Please filter the data down to the lines that include the word "three" and copy them.

● **Collected data**
══════

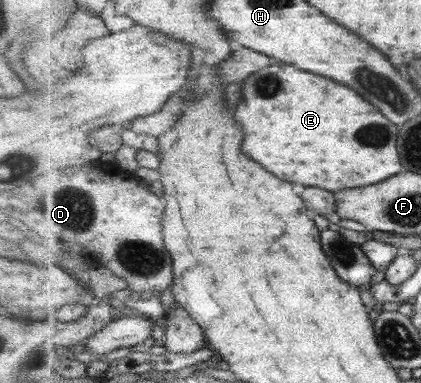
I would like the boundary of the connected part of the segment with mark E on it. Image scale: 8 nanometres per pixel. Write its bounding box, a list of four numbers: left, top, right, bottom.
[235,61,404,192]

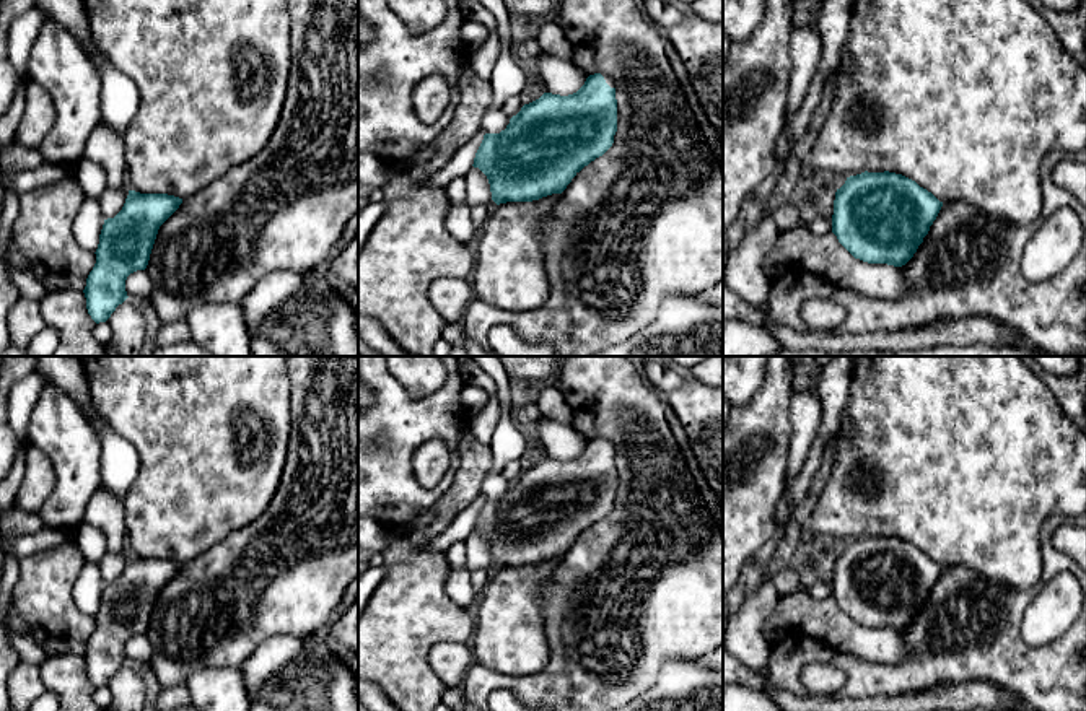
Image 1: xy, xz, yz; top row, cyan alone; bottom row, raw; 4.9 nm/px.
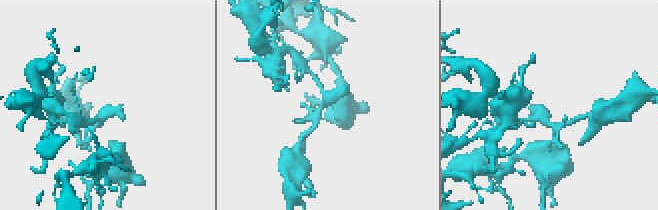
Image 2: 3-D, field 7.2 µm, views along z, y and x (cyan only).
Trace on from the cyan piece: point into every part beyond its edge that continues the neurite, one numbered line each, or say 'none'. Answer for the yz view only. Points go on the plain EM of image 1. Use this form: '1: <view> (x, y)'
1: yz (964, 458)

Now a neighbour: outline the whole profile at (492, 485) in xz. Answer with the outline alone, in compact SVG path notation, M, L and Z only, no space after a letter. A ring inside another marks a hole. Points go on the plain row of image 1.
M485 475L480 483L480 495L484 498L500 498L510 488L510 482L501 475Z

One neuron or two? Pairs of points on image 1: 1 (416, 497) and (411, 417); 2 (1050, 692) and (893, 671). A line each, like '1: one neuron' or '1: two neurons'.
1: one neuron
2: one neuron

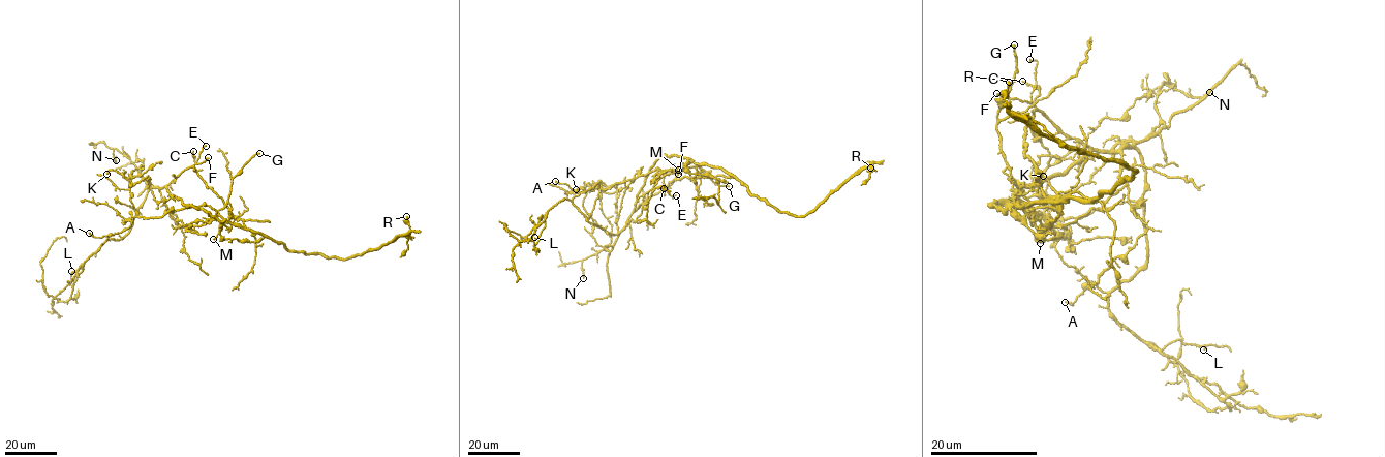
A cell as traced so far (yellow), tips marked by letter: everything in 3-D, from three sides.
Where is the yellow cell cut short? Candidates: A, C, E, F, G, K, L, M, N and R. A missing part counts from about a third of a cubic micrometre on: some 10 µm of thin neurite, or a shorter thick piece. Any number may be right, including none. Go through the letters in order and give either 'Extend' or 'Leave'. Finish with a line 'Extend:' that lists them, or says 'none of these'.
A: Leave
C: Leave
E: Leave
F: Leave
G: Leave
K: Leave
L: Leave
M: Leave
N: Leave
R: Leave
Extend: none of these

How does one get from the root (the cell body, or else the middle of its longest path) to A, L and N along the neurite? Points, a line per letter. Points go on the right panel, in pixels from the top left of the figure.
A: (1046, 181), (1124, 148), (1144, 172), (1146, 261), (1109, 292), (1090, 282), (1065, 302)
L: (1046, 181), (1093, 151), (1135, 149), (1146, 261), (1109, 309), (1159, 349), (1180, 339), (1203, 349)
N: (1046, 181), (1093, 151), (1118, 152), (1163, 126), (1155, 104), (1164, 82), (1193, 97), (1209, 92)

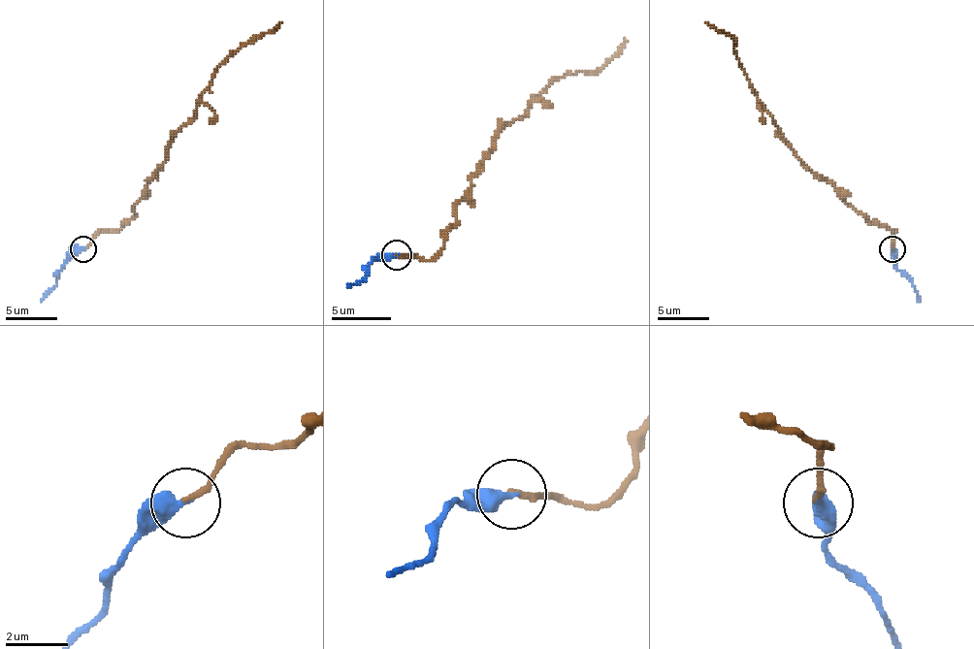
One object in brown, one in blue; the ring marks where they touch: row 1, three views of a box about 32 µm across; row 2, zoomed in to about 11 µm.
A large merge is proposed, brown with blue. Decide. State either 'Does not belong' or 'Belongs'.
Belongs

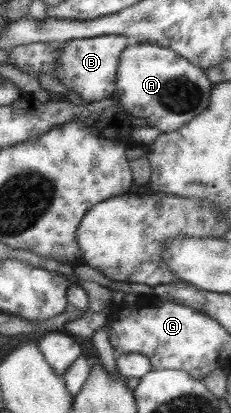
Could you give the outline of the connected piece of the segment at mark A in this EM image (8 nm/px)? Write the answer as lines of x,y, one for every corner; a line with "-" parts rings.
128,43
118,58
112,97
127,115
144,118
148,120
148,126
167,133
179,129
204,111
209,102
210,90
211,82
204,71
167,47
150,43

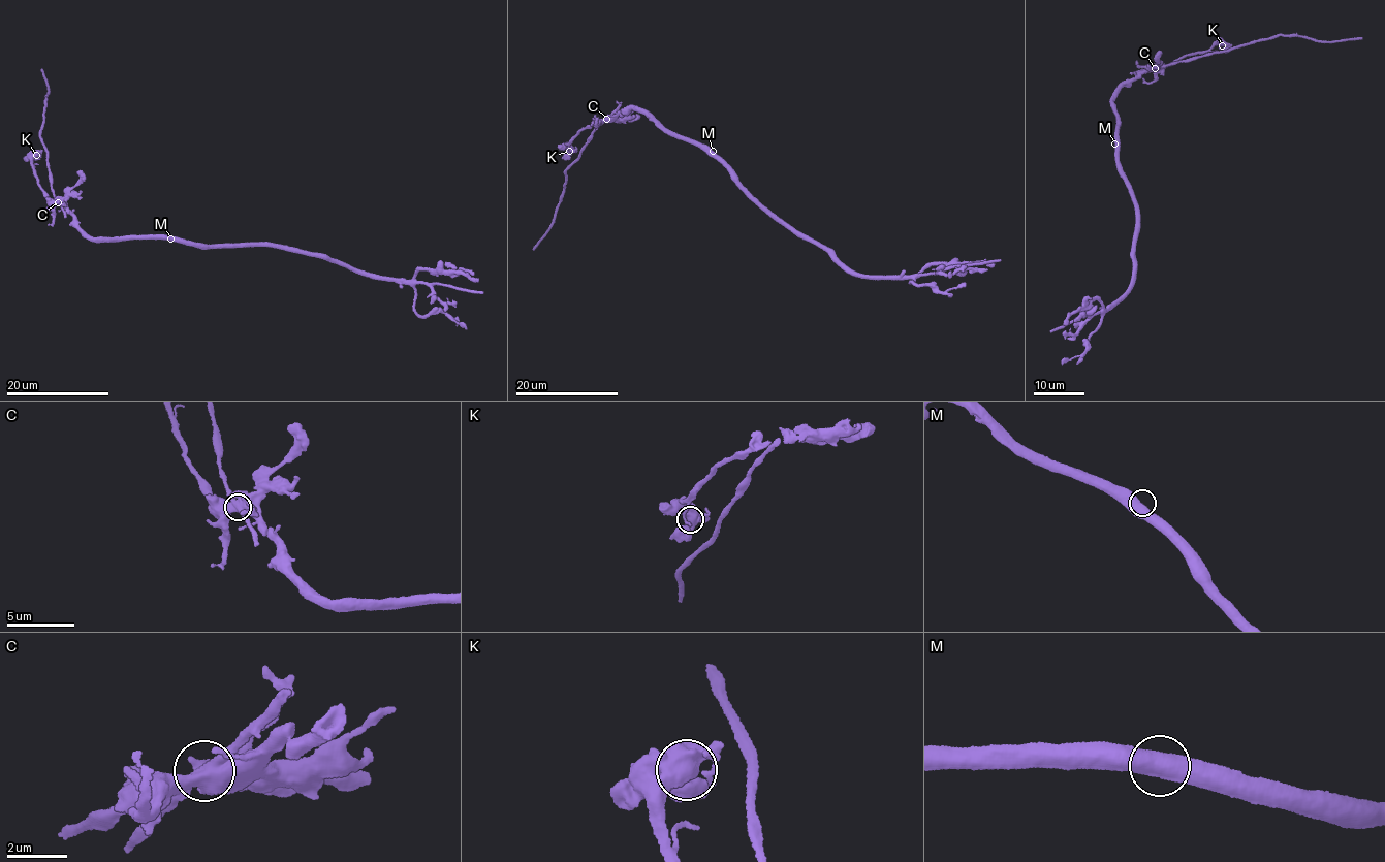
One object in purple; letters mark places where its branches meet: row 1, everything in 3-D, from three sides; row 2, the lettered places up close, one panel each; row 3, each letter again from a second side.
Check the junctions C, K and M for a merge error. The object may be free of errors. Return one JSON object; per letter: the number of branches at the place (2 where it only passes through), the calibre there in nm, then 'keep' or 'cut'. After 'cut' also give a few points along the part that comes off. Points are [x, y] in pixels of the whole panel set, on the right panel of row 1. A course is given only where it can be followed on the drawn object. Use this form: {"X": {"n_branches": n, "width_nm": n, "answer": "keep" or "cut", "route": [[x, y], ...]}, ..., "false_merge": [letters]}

══════

● **Answer to the problem**
A cell as traced so far (yellow), tips marked by letter: everything in 3-D, from three sides.
One object in brown, one in blue; the ring marks where they touch: row 1, three views of a box about 32 µm across; row 2, zoomed in to about 11 µm.
One object in purple; letters mark places where its branches meet: row 1, everything in 3-D, from three sides; row 2, the lettered places up close, one panel each; row 3, each letter again from a second side.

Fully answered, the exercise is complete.